----- Source text

Felix: What are you doing that time to establish some kind of relationship with them in just a few days before you ask them to get their feedback on a product?
Jason: I actually ask them the same questions that I ask my friends. I'm sort of looking at them as influencers or celebrities or whatever. I see them as ordinary people who are just content creators and have a good amount of audience. I ask them questions like, "Hey, we're making this. What would you change about it? What would you like to see different in the lash industry?" Asking the same question just to get them comfortable and get them to answer a question first and foremost, and then we shoot them with, "Hey, we made the product now. Can we send you something to try?" It's a long process. It's tedious, no one wants to do it, but it's the same process that we have followed over and over again. And it's this process that a lot of people can replicate just simply because of how many micro-influencers they are on a market today. So, following that same concept you're able to do the same thing for your product. You just have to change the language a little bit. But at the end of the day, the core message here is that you need to build relationships with your influencers, or else you're just going to be left unread in their other inbox.
Felix: How do you identify which people are worth working with?
Jason: The previous list that we had was for our clothing brand. So, in a similar market, it's like soft Korean color, silk colors. So we found that the same list could be applicable to the same brand. But for most people who don't have that list, it's so easy to build up that list again. Let's just pretend that I don't have that list. If I were to create a brand new PR list, I will look for people who are already working with other brands. I spend some time, maybe like a minute or so, going down their feed, seeing who they're tagging, what type of beauty brands they're working with or what type of content they're creating. And then I can determine whether or not they're up to promotions, like the way that we're structuring.

----------
----- Extracted material

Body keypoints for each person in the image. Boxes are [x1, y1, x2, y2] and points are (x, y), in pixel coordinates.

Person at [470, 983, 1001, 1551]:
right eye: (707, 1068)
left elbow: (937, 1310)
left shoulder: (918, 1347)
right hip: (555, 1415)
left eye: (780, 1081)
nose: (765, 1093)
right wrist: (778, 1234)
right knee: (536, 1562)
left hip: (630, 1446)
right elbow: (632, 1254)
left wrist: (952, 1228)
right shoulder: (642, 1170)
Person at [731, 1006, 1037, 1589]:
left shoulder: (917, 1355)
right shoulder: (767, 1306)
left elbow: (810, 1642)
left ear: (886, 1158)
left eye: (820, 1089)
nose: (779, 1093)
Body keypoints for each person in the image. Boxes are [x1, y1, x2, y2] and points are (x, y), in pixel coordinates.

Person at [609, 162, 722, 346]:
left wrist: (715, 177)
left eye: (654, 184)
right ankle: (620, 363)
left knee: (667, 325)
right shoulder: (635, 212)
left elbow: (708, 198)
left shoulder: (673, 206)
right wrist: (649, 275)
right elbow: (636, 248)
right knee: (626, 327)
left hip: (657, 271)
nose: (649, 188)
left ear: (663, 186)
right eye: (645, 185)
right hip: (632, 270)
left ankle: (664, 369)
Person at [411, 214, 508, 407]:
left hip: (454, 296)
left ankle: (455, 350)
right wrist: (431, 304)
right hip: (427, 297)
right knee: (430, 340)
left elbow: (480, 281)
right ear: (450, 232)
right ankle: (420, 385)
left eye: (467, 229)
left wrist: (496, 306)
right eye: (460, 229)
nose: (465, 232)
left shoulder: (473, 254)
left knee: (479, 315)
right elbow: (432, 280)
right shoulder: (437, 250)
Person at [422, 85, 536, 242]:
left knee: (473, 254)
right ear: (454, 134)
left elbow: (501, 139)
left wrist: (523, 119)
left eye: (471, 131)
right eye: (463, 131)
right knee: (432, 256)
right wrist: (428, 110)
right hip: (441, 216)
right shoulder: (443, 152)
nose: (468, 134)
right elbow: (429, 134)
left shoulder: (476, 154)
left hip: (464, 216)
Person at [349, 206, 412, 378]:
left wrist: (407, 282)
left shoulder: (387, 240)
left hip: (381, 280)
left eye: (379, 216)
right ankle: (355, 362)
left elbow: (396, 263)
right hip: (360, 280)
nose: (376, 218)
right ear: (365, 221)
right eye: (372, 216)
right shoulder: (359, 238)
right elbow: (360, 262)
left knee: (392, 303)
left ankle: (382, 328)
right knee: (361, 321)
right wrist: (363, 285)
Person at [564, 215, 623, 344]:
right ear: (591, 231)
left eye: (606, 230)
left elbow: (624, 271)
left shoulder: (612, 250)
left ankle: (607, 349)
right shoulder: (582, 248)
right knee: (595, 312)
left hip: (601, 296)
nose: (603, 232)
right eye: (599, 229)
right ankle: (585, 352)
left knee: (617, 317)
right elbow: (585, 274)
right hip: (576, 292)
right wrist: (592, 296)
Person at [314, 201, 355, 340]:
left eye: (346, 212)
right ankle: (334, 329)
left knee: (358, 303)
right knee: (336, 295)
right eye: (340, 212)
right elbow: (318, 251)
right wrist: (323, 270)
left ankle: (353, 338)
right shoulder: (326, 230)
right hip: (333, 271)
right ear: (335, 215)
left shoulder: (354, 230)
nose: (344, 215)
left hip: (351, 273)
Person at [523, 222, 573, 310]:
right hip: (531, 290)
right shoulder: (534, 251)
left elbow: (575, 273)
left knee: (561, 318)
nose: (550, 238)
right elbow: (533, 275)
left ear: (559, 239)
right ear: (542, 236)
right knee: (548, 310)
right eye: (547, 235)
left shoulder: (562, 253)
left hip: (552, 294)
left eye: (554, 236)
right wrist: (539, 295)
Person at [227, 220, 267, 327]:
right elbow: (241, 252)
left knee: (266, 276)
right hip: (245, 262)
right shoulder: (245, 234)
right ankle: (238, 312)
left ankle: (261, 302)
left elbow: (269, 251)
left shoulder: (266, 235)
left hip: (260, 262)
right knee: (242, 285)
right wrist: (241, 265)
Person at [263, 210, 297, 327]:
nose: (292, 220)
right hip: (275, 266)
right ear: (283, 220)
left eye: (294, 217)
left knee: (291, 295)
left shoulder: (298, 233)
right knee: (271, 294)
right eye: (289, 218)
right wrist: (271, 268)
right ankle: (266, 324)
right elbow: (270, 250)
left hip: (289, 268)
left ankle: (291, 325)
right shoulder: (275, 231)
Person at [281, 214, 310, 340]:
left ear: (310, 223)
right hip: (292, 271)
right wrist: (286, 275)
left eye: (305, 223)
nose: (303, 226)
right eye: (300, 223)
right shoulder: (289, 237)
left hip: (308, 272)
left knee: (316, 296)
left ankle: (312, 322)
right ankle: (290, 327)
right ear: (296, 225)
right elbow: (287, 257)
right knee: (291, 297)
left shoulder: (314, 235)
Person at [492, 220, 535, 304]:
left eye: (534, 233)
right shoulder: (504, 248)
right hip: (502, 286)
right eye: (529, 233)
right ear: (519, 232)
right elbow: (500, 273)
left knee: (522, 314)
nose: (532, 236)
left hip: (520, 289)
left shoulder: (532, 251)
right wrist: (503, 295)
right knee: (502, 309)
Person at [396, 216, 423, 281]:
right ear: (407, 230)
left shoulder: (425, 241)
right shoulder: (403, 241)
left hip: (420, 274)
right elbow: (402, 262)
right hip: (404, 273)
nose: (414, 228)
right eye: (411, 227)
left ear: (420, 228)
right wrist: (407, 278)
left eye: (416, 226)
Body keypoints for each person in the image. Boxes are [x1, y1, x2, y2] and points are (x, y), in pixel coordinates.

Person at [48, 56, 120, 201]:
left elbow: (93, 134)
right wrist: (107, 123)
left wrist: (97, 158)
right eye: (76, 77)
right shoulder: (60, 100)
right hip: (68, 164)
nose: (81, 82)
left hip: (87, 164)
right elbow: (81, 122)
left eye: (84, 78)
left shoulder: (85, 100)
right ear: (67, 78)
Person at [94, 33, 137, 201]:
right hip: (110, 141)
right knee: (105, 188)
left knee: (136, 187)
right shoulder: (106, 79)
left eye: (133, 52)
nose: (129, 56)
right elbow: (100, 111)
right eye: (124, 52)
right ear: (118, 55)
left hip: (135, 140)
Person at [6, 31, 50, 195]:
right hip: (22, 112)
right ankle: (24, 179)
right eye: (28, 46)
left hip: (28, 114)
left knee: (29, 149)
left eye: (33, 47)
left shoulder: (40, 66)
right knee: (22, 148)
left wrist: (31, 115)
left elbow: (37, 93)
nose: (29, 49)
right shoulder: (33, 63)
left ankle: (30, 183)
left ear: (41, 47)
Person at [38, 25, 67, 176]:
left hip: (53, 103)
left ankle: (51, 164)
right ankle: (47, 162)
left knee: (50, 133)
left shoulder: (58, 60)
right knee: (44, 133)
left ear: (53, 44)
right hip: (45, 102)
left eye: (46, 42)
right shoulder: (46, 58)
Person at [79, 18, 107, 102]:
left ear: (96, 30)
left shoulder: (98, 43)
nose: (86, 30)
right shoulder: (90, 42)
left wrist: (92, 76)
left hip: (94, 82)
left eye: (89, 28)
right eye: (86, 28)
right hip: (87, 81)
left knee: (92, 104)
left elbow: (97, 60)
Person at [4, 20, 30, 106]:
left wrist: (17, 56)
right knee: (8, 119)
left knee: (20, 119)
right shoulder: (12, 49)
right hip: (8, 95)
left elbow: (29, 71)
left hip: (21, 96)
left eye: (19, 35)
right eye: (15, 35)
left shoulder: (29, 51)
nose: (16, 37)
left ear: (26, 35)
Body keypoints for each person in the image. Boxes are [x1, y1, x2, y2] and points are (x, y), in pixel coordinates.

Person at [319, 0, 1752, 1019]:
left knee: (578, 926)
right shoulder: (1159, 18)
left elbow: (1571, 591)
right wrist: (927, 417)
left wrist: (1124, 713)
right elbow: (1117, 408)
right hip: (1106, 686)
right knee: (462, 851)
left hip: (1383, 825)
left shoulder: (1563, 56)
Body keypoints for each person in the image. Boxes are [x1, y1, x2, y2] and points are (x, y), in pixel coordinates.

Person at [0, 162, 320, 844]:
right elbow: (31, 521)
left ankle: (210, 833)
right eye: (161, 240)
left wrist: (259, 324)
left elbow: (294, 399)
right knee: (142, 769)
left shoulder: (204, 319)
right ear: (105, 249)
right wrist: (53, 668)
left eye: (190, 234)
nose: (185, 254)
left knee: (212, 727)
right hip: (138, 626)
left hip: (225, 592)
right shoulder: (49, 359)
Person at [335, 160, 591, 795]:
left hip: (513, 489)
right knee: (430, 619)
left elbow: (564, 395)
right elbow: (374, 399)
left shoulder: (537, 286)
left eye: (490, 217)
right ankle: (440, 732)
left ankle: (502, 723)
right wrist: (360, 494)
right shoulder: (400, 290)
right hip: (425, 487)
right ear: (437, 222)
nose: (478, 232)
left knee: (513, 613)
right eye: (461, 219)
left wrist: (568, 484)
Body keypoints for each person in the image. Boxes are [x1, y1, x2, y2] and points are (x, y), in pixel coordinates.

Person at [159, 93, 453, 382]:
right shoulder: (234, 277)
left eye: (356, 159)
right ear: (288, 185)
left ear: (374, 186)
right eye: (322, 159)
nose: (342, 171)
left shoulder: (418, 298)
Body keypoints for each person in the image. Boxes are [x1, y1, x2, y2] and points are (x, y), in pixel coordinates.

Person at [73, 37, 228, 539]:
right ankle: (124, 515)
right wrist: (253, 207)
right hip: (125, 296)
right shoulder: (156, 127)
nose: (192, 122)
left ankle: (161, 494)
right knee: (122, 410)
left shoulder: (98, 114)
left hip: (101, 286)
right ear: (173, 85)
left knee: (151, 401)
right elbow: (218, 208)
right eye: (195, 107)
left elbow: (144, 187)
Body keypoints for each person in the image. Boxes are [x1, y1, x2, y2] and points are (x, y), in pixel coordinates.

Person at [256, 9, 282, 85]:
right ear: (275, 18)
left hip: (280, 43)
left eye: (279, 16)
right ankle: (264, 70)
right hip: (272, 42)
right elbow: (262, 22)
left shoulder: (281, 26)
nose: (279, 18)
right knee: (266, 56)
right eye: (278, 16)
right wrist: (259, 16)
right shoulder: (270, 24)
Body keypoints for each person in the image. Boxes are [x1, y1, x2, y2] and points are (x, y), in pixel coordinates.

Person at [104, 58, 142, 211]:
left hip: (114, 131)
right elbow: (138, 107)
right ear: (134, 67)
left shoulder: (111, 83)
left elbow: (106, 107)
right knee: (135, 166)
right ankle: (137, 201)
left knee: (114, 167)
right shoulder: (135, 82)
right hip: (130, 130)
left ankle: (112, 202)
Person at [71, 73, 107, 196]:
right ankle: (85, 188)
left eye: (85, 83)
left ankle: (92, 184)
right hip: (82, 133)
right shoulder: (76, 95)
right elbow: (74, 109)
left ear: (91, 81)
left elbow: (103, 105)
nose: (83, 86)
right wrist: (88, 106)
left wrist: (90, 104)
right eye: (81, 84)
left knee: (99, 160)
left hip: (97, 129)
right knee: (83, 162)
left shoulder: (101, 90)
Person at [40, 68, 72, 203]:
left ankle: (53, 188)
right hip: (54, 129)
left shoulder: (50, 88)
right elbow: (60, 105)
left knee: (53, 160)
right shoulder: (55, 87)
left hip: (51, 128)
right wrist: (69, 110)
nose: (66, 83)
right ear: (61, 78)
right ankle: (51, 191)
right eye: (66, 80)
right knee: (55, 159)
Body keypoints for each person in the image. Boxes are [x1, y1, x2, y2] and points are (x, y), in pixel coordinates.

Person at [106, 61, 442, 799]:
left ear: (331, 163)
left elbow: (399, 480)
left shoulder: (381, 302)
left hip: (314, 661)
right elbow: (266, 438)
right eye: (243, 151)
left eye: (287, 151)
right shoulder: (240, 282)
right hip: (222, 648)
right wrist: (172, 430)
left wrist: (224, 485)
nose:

----------

[Work instruction 1]:
In the interview about influencer outreach, what does Jason check while spending about a minute going down a potential influencer's feed?
[Work instruction 2]:
Carry the interview about influencer outreach forward from its final sentence.

[Expected answer 1]:
He looks at who they're tagging, what type of beauty brands they're working with, and what type of content they're creating.

[Expected answer 2]:
Oftentimes you want to look for content creators who are already tagging brands in their content and are very open to working with new brands so you can look at people who are working with brands who are not big, or like multibillion-dollar brands. And if they're willing to text small brands, like the ones that are tag in the picture, it means that they're more willing to work with brands like you. When you look for influencers, it is always important to look for a lot of times you would think that you just need to send products to models that you're selling a bikini. But what people don't realize is that people that follow models are oftentimes guys. So you're essentially getting someone to sell your product to a bunch of guys. So, it's really important to find the right influencers for that. There's no easy way to do it honestly. It takes some time to study their content, look at their comments, and see what's the general demographic. While influencer marketing may be very cheap and effective, it takes a lot of time for you to understand what to look for. And that takes months or years to fully master. But if you're willing to put in the time for it, you're able to vet each influencer that you're working with easily.
Felix: What do you think that you'd do differently about influencer marketing vs. paid ad spend?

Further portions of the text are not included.